Zbiorowy gwałt, w wyniku którego 23-letnia kobieta zmarła, wywołał falę demonstracji w całym kraju. Obywatele żądali podwyższenia przez parlament kar dla nieletnich sprawców tego rodzaju przestępstwa.
Gwałcili i bili prętem
17-latek i pięciu dorosłych mężczyzn 16 grudnia 2012 roku zwabiło 23-letnią kobietę i jej przyjaciela do autobusu w Delhi. Zgwałcili ją kilkakrotnie, zadali obrażenia wewnętrzne metalowym prętem i pobili jej towarzysza, po czym nagich oboje wyrzucili na drogę.
Kobieta trafiła do szpitala, ale pomimo starań lekarzy - zmarła.
Wyrok jak uniewinnienie. Będzie apelacja
Wczoraj skazano pierwszego z oskarżonych, który w chwili popełnienia przestępstwa był nieletni. Chłopak nie przyznał się do żadnego z 13 postawionych mu zarzutów, obejmujących gwałt, rabunek i morderstwo. Karę odbędzie w zakładzie poprawczym, a miesiące spędzone w areszcie będą zaliczone w poczet kary.
- Równie dobrze, skoro wyrok za okropne przestępstwa, jak gwałt i morderstwo, wynosi trzy lata, możecie uwolnić młodocianego - powiedziała po werdykcie matka ofiary. Zapowiedziała, że złoży apelację od wyroku. Jej zdaniem chłopak powinien otrzymać karę dożywocia. "Będzie w poprawczaku oglądał telewizję i grał w gry komputerowe" - pisał dziennik "Hindustan Times", cytując źródła policyjne, jakoby najmłodszy ze sprawców był najbardziej brutalny.

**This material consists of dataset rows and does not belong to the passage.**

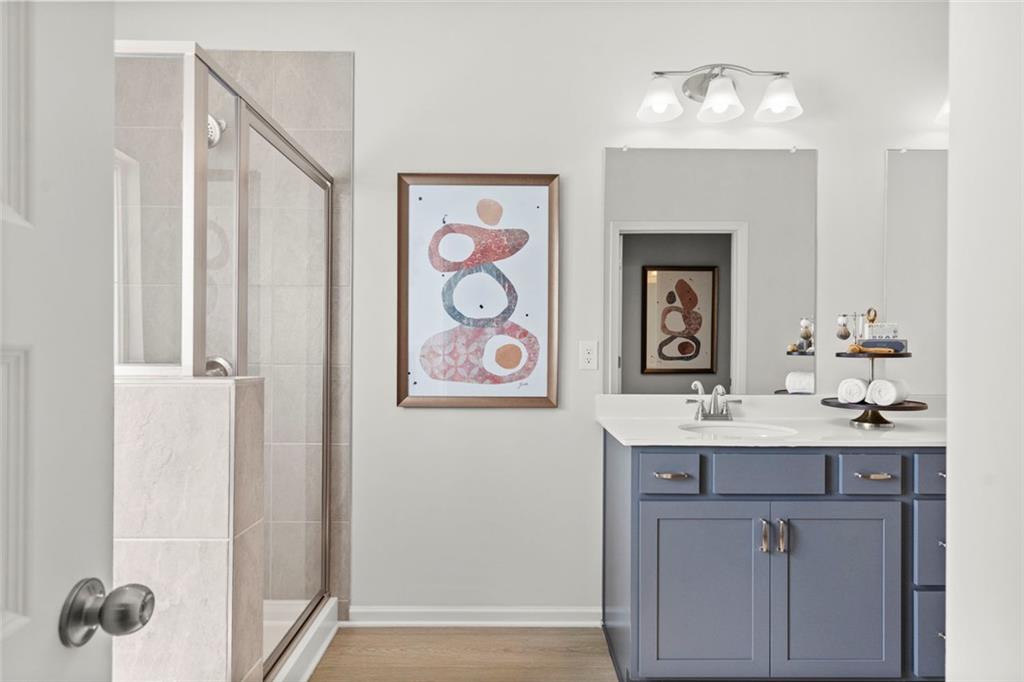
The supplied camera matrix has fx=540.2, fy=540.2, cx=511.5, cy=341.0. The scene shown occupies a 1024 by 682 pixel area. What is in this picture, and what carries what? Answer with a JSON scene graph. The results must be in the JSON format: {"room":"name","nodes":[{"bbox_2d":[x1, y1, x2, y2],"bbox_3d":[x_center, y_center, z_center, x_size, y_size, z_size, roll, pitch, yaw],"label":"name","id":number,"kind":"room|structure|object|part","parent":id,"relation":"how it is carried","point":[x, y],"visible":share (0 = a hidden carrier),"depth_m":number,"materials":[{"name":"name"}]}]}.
{"room":"bathroom","nodes":[
{"label":"bathroom","id":0,"kind":"room"},
{"bbox_2d":[0,0,151,681],"bbox_3d":[-0.490,0.159,0.262,0.174,2.038,0.813,0,0,-1],"label":"door","id":1,"kind":"structure","parent":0,"point":[95,545],"depth_m":0.57,"materials":[{"name":"white paint"}]},
{"bbox_2d":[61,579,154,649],"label":"door knob","id":2,"kind":"object","parent":1,"relation":"attached to","point":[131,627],"visible":0.95,"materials":[{"name":"silver metal"}]},
{"bbox_2d":[115,376,266,681],"bbox_3d":[-1.133,0.640,1.337,0.985,1.115,0.166,0,0,-1],"label":"half wall","id":3,"kind":"structure","parent":0,"point":[219,420],"depth_m":1.26,"materials":[{"name":"tile"}]},
{"bbox_2d":[304,625,620,681],"bbox_3d":[0.155,1.241,0.818,4.306,0.059,3.118,0,0,-1],"label":"floor","id":4,"kind":"structure","parent":0,"point":[600,659],"depth_m":2.08,"materials":[{"name":"brown wood"}]},
{"bbox_2d":[264,597,340,681],"bbox_3d":[-1.201,1.148,1.848,0.990,0.107,0.924,0,0,-1],"label":"shower base","id":5,"kind":"object","parent":4,"relation":"on","point":[321,647],"visible":0.23,"depth_m":2.07,"materials":[{"name":"white plastic"}]},
{"bbox_2d":[115,44,333,673],"bbox_3d":[-1.203,0.178,1.862,0.947,1.821,1.110,0,0,-1],"label":"shower enclosure","id":6,"kind":"object","parent":5,"relation":"on","point":[327,309],"visible":0.86,"depth_m":1.58,"materials":[{"name":"glass"}]},
{"bbox_2d":[604,435,944,681],"bbox_3d":[1.283,0.723,2.028,1.809,0.986,0.565,0,0,-1],"label":"vanity cabinet","id":7,"kind":"object","parent":4,"relation":"on","point":[646,513],"visible":0.84,"depth_m":1.78,"materials":[{"name":"blue paint"}]},
{"bbox_3d":[0.520,0.441,1.795,0.189,0.123,0.050,0,0,-1],"label":"drawer","id":8,"kind":"part","parent":7,"relation":"part of","materials":[{"name":"blue paint"}]},
{"bbox_3d":[0.543,0.458,1.853,0.102,0.013,0.047,0,0,-1],"label":"drawer pull","id":9,"kind":"part","parent":7,"relation":"part of","materials":[{"name":"silver metal"}]},
{"bbox_3d":[0.635,0.868,1.813,0.414,0.587,0.047,0,0,-1],"label":"cabinet door","id":10,"kind":"part","parent":7,"relation":"part of","materials":[{"name":"blue paint"}]},
{"bbox_3d":[0.839,0.655,1.808,0.016,0.100,0.031,0,0,-1],"label":"door handle","id":11,"kind":"part","parent":7,"relation":"part of","materials":[{"name":"metal"}]},
{"bbox_2d":[596,392,943,447],"bbox_3d":[1.135,0.299,2.119,1.514,0.131,0.589,0,0,-1],"label":"countertop","id":12,"kind":"structure","parent":7,"relation":"on","point":[630,440],"depth_m":2.15,"materials":[{"name":"white stone"}]},
{"bbox_2d":[685,380,741,420],"bbox_3d":[0.818,0.247,2.179,0.230,0.149,0.136,0,0,-1],"label":"faucet","id":13,"kind":"object","parent":12,"relation":"on","point":[714,400],"visible":1,"depth_m":2.21,"materials":[{"name":"silver metal"}]},
{"bbox_2d":[678,421,798,437],"bbox_3d":[0.828,0.414,1.995,0.451,0.158,0.340,0,0,-1],"label":"sink","id":14,"kind":"object","parent":12,"relation":"in","point":[720,432],"visible":0.35,"depth_m":2.12,"materials":[{"name":"white ceramic"}]},
{"bbox_2d":[823,339,923,428],"bbox_3d":[1.403,0.095,2.101,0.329,0.469,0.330,0,0,-1],"label":"tiered tray","id":15,"kind":"object","parent":12,"relation":"on","point":[912,408],"visible":0.87,"depth_m":2.07,"materials":[{"name":"metal"}]},
{"bbox_2d":[837,377,869,403],"bbox_3d":[1.323,0.187,2.078,0.094,0.089,0.177,0,0,41],"label":"rolled towel","id":16,"kind":"object","parent":15,"relation":"on","point":[862,384],"visible":0.89,"depth_m":2.02,"materials":[{"name":"white fabric"}]},
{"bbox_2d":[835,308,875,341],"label":"shaving set","id":17,"kind":"object","parent":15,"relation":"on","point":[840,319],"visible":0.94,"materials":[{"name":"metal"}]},
{"bbox_2d":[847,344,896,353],"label":"wooden brush","id":18,"kind":"object","parent":15,"relation":"on","point":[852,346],"visible":0.96,"depth_m":2.06,"materials":[{"name":"brown wood"}]},
{"bbox_2d":[854,338,907,352],"bbox_3d":[1.429,0.018,2.111,0.183,0.044,0.109,0,0,22],"label":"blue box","id":19,"kind":"object","parent":15,"relation":"on","point":[894,344],"visible":0.8,"depth_m":2.06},
{"bbox_2d":[864,323,898,339],"bbox_3d":[1.455,-0.034,2.134,0.117,0.063,0.071,0,0,19],"label":"small box","id":20,"kind":"object","parent":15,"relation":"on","point":[874,331],"visible":0.9,"depth_m":2.10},
{"bbox_2d":[867,378,908,405],"bbox_3d":[1.397,0.189,2.003,0.148,0.092,0.095,0,0,-38],"label":"rolled towel","id":21,"kind":"object","parent":15,"relation":"on","point":[874,388],"visible":0.98,"depth_m":1.96,"materials":[{"name":"white fabric"}]},
{"bbox_3d":[0.858,0.447,1.809,0.349,0.128,0.035,0,0,-1],"label":"drawer","id":22,"kind":"part","parent":7,"relation":"part of","materials":[{"name":"blue paint"}]},
{"bbox_3d":[0.895,0.651,1.797,0.016,0.103,0.030,0,0,-1],"label":"door handle","id":23,"kind":"part","parent":7,"relation":"part of","materials":[{"name":"silver metal"}]},
{"bbox_3d":[1.089,0.865,1.813,0.398,0.599,0.040,0,0,-1],"label":"cabinet door","id":24,"kind":"part","parent":7,"relation":"part of","materials":[{"name":"blue paint"}]},
{"bbox_3d":[1.194,0.446,1.810,0.170,0.120,0.046,0,0,-1],"label":"drawer","id":25,"kind":"part","parent":7,"relation":"part of","materials":[{"name":"blue paint"}]},
{"bbox_3d":[1.236,0.459,1.854,0.098,0.012,0.046,0,0,-1],"label":"drawer pull","id":26,"kind":"part","parent":7,"relation":"part of","materials":[{"name":"silver metal"}]},
{"bbox_3d":[1.445,0.439,1.806,0.198,0.117,0.047,0,0,-1],"label":"drawer","id":27,"kind":"part","parent":7,"relation":"part of","materials":[{"name":"blue paint"}]},
{"bbox_3d":[1.426,0.691,1.819,0.154,0.258,0.063,0,0,-1],"label":"drawer","id":28,"kind":"part","parent":7,"relation":"part of","materials":[{"name":"blue paint"}]},
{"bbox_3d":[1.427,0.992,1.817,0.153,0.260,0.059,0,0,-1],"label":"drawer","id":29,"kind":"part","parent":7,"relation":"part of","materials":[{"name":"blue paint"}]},
{"bbox_2d":[114,0,953,622],"bbox_3d":[0.187,-0.149,2.383,4.265,2.733,0.124,0,0,-1],"label":"back wall","id":30,"kind":"structure","parent":0,"point":[596,142],"depth_m":2.31,"materials":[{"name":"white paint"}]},
{"bbox_2d":[207,114,226,147],"bbox_3d":[-1.223,-0.873,2.177,0.121,0.181,0.201,0,0,-1],"label":"shower head","id":31,"kind":"object","parent":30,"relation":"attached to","point":[209,128],"visible":0.39,"depth_m":2.15},
{"bbox_2d":[204,355,233,376],"bbox_3d":[-1.245,0.138,2.224,0.169,0.172,0.070,0,0,-1],"label":"shower valve","id":32,"kind":"object","parent":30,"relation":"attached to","point":[209,364],"visible":0.27,"depth_m":2.25,"materials":[{"name":"silver metal"}]},
{"bbox_2d":[348,606,602,626],"bbox_3d":[-0.154,1.170,2.299,1.073,0.088,0.022,0,0,-1],"label":"baseboard","id":33,"kind":"structure","parent":30,"relation":"attached to","point":[558,615],"depth_m":2.29,"materials":[{"name":"white paint"}]},
{"bbox_2d":[395,173,560,407],"bbox_3d":[-0.146,-0.212,2.288,0.678,0.995,0.032,0,0,-1],"label":"framed picture","id":34,"kind":"object","parent":30,"relation":"attached to","point":[520,376],"visible":0.99,"depth_m":2.29},
{"bbox_2d":[578,340,598,370],"bbox_3d":[0.323,0.059,2.272,0.074,0.123,0.009,0,0,-1],"label":"electrical outlet","id":35,"kind":"object","parent":30,"relation":"attached to","point":[586,354],"visible":0.98,"depth_m":2.27,"materials":[{"name":"white plastic"}]},
{"bbox_2d":[604,145,816,392],"bbox_3d":[0.844,-0.301,2.303,0.886,1.073,0.010,0,0,-1],"label":"mirror","id":36,"kind":"object","parent":30,"relation":"attached to","point":[652,255],"visible":0.98,"depth_m":2.30,"materials":[{"name":"mirror"}]},
{"bbox_2d":[636,64,803,124],"bbox_3d":[0.845,-1.037,2.201,0.654,0.234,0.220,0,0,-1],"label":"vanity light","id":37,"kind":"object","parent":30,"relation":"attached to","point":[662,100],"visible":0.99,"depth_m":2.18,"materials":[{"name":"silver metal"}]},
{"bbox_3d":[0.586,-0.981,2.164,0.158,0.131,0.161,0,0,-1],"label":"shade","id":38,"kind":"part","parent":37,"relation":"part of","materials":[{"name":"white glass"}]},
{"bbox_3d":[0.824,-0.970,2.145,0.161,0.130,0.167,0,0,-1],"label":"shade","id":39,"kind":"part","parent":37,"relation":"part of","materials":[{"name":"white glass"}]},
{"bbox_3d":[1.053,-0.974,2.144,0.162,0.131,0.165,0,0,-1],"label":"shade","id":40,"kind":"part","parent":37,"relation":"part of","materials":[{"name":"white glass"}]},
{"bbox_2d":[882,147,947,391],"bbox_3d":[2.005,-0.309,2.333,0.812,1.064,0.009,0,0,-1],"label":"mirror","id":41,"kind":"object","parent":30,"relation":"attached to","point":[914,205],"visible":0.67,"depth_m":2.33,"materials":[{"name":"mirror"}]},
{"bbox_2d":[934,96,949,124],"bbox_3d":[1.944,-1.036,2.140,0.455,0.239,0.387,0,0,-1],"label":"vanity light","id":42,"kind":"object","parent":30,"relation":"attached to","point":[944,110],"visible":0.18,"depth_m":2.25,"materials":[{"name":"white"}]},
{"bbox_2d":[945,0,1023,681],"bbox_3d":[0.808,-0.026,0.512,0.334,2.528,0.736,0,0,-1],"label":"right wall","id":43,"kind":"structure","parent":0,"point":[950,492],"depth_m":0.77,"materials":[{"name":"white paint"}]}
]}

"Parodia wymiaru sprawiedliwości"
Według "Times of India" sąd dla nieletnich pozbawił sprawiedliwości rodzinę ofiary. "Parodia wymiaru sprawiedliwości: młody gwałciciel faktycznie wymknął się sprawiedliwości" - pisze z kolei tabloid "Mail Today". Obecnie Sąd Najwyższy w Indiach rozważa petycję złożoną przez opozycyjnego polityka i prawnika Subramaniana Swamy'ego, który domaga się nowej interpretacji prawa - aby przed decyzją o powierzeniu sprawy sądom dla nieletnich dokonywano oceny emocjonalnej, intelektualnej i umysłowej dojrzałości młodocianych sprawców przestępstw. Swamy zamierza złożyć apelację od wyroku w sprawie 18-latka, jeśli Sąd Najwyższy zaaprobuje jego wniosek. W Indiach doszło w ubiegłym roku do ok. 33 tys. przestępstw popełnionych przez nieletnich; było to najwięcej w ciągu ostatniego dziesięciolecia.